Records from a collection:

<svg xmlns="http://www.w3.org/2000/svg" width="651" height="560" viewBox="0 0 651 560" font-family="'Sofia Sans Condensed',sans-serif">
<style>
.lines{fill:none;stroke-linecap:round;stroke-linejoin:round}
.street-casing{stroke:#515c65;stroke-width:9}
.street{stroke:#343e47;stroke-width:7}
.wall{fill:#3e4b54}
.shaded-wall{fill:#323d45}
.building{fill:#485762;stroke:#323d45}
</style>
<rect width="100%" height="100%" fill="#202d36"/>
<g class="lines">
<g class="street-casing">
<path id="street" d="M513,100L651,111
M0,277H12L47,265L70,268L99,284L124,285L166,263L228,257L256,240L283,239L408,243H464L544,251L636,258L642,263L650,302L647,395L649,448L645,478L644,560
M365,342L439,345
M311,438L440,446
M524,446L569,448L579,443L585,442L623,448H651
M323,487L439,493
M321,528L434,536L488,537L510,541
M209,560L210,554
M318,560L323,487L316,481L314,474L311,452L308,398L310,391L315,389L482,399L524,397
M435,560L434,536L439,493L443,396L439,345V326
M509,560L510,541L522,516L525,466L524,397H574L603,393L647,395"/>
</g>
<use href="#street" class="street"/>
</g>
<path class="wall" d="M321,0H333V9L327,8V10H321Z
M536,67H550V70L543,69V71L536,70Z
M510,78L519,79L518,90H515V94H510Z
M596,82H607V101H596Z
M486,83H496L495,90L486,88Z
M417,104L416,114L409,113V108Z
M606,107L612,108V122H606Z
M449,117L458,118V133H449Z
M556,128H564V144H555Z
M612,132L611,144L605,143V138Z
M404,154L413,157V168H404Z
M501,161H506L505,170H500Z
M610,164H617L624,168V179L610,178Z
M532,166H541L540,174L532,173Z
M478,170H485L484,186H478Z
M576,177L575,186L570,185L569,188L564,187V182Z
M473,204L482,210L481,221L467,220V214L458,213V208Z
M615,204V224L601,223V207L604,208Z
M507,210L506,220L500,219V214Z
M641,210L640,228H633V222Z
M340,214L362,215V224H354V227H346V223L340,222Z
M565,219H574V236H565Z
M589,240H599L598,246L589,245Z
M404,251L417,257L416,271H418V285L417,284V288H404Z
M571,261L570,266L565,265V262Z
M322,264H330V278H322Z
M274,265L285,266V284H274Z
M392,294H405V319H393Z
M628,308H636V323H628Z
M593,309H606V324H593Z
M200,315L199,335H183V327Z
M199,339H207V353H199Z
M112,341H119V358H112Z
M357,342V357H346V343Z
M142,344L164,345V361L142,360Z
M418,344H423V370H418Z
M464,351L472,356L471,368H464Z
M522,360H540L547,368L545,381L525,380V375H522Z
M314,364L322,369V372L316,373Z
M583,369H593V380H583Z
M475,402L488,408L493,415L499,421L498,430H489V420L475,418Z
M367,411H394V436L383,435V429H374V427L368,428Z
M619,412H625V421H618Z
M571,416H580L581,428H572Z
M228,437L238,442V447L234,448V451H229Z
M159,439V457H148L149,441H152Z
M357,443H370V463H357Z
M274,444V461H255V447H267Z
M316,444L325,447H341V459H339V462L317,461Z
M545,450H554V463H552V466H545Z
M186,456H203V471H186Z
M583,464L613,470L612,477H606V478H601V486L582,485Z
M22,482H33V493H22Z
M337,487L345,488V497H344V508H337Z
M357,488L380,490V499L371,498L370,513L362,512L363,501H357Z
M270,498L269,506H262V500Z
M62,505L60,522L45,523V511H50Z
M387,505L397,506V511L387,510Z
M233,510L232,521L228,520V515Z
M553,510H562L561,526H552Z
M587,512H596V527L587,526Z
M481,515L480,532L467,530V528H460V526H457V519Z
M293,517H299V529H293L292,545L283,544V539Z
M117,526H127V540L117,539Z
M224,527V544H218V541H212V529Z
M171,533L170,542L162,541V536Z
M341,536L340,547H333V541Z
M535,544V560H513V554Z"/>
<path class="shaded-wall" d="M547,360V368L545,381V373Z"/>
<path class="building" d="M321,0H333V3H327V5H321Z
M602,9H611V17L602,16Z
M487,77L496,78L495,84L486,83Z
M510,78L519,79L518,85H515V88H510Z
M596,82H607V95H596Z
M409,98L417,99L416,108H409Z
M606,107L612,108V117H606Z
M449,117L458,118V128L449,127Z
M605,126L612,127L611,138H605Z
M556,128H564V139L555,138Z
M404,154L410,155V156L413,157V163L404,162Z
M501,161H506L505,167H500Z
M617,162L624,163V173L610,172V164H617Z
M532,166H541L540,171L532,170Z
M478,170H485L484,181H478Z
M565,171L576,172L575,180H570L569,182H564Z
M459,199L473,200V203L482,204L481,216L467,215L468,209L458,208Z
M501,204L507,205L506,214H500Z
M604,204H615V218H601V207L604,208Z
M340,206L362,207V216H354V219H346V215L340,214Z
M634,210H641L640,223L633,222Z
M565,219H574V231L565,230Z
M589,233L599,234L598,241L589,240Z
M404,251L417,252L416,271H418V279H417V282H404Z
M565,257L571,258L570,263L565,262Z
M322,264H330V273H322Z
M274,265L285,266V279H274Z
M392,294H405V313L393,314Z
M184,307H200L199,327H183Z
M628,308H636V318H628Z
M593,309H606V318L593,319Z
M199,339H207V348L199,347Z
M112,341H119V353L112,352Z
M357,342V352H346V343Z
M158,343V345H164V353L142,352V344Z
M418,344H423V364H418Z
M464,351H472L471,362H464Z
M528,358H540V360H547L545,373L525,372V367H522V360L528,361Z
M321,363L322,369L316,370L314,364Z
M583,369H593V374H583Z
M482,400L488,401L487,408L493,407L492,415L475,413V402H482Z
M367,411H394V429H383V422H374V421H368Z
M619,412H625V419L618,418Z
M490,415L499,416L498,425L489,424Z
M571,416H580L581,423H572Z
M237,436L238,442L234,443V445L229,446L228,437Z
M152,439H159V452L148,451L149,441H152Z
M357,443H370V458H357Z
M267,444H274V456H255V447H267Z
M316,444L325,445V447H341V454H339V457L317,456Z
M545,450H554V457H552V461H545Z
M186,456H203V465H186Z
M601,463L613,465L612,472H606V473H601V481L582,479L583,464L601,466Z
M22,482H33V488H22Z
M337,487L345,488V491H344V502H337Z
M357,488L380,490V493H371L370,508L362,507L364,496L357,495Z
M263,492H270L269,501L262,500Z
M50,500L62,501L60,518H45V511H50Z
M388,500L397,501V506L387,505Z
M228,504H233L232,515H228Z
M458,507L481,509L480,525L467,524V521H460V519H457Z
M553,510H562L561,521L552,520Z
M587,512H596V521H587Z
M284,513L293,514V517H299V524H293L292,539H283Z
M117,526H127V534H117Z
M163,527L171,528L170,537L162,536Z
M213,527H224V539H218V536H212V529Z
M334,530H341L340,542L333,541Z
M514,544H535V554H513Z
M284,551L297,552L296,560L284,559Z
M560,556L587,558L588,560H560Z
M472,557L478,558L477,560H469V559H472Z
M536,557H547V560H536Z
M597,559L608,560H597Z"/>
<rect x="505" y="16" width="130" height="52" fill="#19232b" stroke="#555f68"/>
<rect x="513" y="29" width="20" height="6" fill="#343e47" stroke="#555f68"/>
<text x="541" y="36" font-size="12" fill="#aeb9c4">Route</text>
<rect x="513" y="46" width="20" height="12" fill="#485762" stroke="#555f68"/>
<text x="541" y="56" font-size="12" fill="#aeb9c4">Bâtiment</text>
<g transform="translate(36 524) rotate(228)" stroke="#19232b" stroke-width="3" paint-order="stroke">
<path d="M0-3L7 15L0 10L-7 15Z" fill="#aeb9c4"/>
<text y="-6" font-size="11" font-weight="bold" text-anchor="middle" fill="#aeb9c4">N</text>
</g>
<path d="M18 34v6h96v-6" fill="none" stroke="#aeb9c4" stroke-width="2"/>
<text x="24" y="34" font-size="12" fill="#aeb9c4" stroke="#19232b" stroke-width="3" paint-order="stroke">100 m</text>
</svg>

**WHAT IS REQUIRED:** Among the entries above, find the line with "M357,443H370V463H357Z" and the line with "M490,415L499,416L498,425L489,424Z"; give again exactly these two lines and all lines between them.

**RESPONSE BOX:**
M357,443H370V463H357Z
M274,444V461H255V447H267Z
M316,444L325,447H341V459H339V462L317,461Z
M545,450H554V463H552V466H545Z
M186,456H203V471H186Z
M583,464L613,470L612,477H606V478H601V486L582,485Z
M22,482H33V493H22Z
M337,487L345,488V497H344V508H337Z
M357,488L380,490V499L371,498L370,513L362,512L363,501H357Z
M270,498L269,506H262V500Z
M62,505L60,522L45,523V511H50Z
M387,505L397,506V511L387,510Z
M233,510L232,521L228,520V515Z
M553,510H562L561,526H552Z
M587,512H596V527L587,526Z
M481,515L480,532L467,530V528H460V526H457V519Z
M293,517H299V529H293L292,545L283,544V539Z
M117,526H127V540L117,539Z
M224,527V544H218V541H212V529Z
M171,533L170,542L162,541V536Z
M341,536L340,547H333V541Z
M535,544V560H513V554Z"/>
<path class="shaded-wall" d="M547,360V368L545,381V373Z"/>
<path class="building" d="M321,0H333V3H327V5H321Z
M602,9H611V17L602,16Z
M487,77L496,78L495,84L486,83Z
M510,78L519,79L518,85H515V88H510Z
M596,82H607V95H596Z
M409,98L417,99L416,108H409Z
M606,107L612,108V117H606Z
M449,117L458,118V128L449,127Z
M605,126L612,127L611,138H605Z
M556,128H564V139L555,138Z
M404,154L410,155V156L413,157V163L404,162Z
M501,161H506L505,167H500Z
M617,162L624,163V173L610,172V164H617Z
M532,166H541L540,171L532,170Z
M478,170H485L484,181H478Z
M565,171L576,172L575,180H570L569,182H564Z
M459,199L473,200V203L482,204L481,216L467,215L468,209L458,208Z
M501,204L507,205L506,214H500Z
M604,204H615V218H601V207L604,208Z
M340,206L362,207V216H354V219H346V215L340,214Z
M634,210H641L640,223L633,222Z
M565,219H574V231L565,230Z
M589,233L599,234L598,241L589,240Z
M404,251L417,252L416,271H418V279H417V282H404Z
M565,257L571,258L570,263L565,262Z
M322,264H330V273H322Z
M274,265L285,266V279H274Z
M392,294H405V313L393,314Z
M184,307H200L199,327H183Z
M628,308H636V318H628Z
M593,309H606V318L593,319Z
M199,339H207V348L199,347Z
M112,341H119V353L112,352Z
M357,342V352H346V343Z
M158,343V345H164V353L142,352V344Z
M418,344H423V364H418Z
M464,351H472L471,362H464Z
M528,358H540V360H547L545,373L525,372V367H522V360L528,361Z
M321,363L322,369L316,370L314,364Z
M583,369H593V374H583Z
M482,400L488,401L487,408L493,407L492,415L475,413V402H482Z
M367,411H394V429H383V422H374V421H368Z
M619,412H625V419L618,418Z
M490,415L499,416L498,425L489,424Z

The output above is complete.